§ **Requirement**: Reproduce the material below, replacing "write down" with "give" wherever it occurs and keeping everything else the same.
________________________________________
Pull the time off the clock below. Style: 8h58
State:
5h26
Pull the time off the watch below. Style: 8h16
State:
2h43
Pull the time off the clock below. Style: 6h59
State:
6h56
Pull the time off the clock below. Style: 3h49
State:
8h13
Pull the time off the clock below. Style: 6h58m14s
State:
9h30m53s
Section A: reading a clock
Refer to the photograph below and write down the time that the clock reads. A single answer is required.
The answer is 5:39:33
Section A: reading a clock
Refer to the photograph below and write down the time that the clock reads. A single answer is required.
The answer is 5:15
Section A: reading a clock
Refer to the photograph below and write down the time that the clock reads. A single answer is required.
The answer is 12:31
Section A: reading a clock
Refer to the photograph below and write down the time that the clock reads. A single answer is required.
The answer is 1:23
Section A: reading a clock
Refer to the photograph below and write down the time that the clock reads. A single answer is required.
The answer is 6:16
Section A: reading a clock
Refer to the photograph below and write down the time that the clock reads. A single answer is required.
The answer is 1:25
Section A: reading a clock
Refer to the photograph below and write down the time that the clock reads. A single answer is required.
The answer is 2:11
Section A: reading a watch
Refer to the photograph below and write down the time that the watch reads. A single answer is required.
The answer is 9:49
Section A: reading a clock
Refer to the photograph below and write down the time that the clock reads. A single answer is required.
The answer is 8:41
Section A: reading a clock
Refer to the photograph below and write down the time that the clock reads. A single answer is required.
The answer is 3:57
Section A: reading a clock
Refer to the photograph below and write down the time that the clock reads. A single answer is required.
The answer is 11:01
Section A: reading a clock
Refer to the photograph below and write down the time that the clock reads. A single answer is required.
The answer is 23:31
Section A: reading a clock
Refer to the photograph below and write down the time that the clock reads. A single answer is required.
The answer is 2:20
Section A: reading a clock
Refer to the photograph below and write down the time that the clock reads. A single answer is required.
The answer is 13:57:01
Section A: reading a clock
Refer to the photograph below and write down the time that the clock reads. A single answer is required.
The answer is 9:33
________________________________________
§ **Correct response**:
Pull the time off the clock below. Style: 8h58
State:
5h26
Pull the time off the watch below. Style: 8h16
State:
2h43
Pull the time off the clock below. Style: 6h59
State:
6h56
Pull the time off the clock below. Style: 3h49
State:
8h13
Pull the time off the clock below. Style: 6h58m14s
State:
9h30m53s
Section A: reading a clock
Refer to the photograph below and give the time that the clock reads. A single answer is required.
The answer is 5:39:33
Section A: reading a clock
Refer to the photograph below and give the time that the clock reads. A single answer is required.
The answer is 5:15
Section A: reading a clock
Refer to the photograph below and give the time that the clock reads. A single answer is required.
The answer is 12:31
Section A: reading a clock
Refer to the photograph below and give the time that the clock reads. A single answer is required.
The answer is 1:23
Section A: reading a clock
Refer to the photograph below and give the time that the clock reads. A single answer is required.
The answer is 6:16
Section A: reading a clock
Refer to the photograph below and give the time that the clock reads. A single answer is required.
The answer is 1:25
Section A: reading a clock
Refer to the photograph below and give the time that the clock reads. A single answer is required.
The answer is 2:11
Section A: reading a watch
Refer to the photograph below and give the time that the watch reads. A single answer is required.
The answer is 9:49
Section A: reading a clock
Refer to the photograph below and give the time that the clock reads. A single answer is required.
The answer is 8:41
Section A: reading a clock
Refer to the photograph below and give the time that the clock reads. A single answer is required.
The answer is 3:57
Section A: reading a clock
Refer to the photograph below and give the time that the clock reads. A single answer is required.
The answer is 11:01
Section A: reading a clock
Refer to the photograph below and give the time that the clock reads. A single answer is required.
The answer is 23:31
Section A: reading a clock
Refer to the photograph below and give the time that the clock reads. A single answer is required.
The answer is 2:20
Section A: reading a clock
Refer to the photograph below and give the time that the clock reads. A single answer is required.
The answer is 13:57:01
Section A: reading a clock
Refer to the photograph below and give the time that the clock reads. A single answer is required.
The answer is 9:33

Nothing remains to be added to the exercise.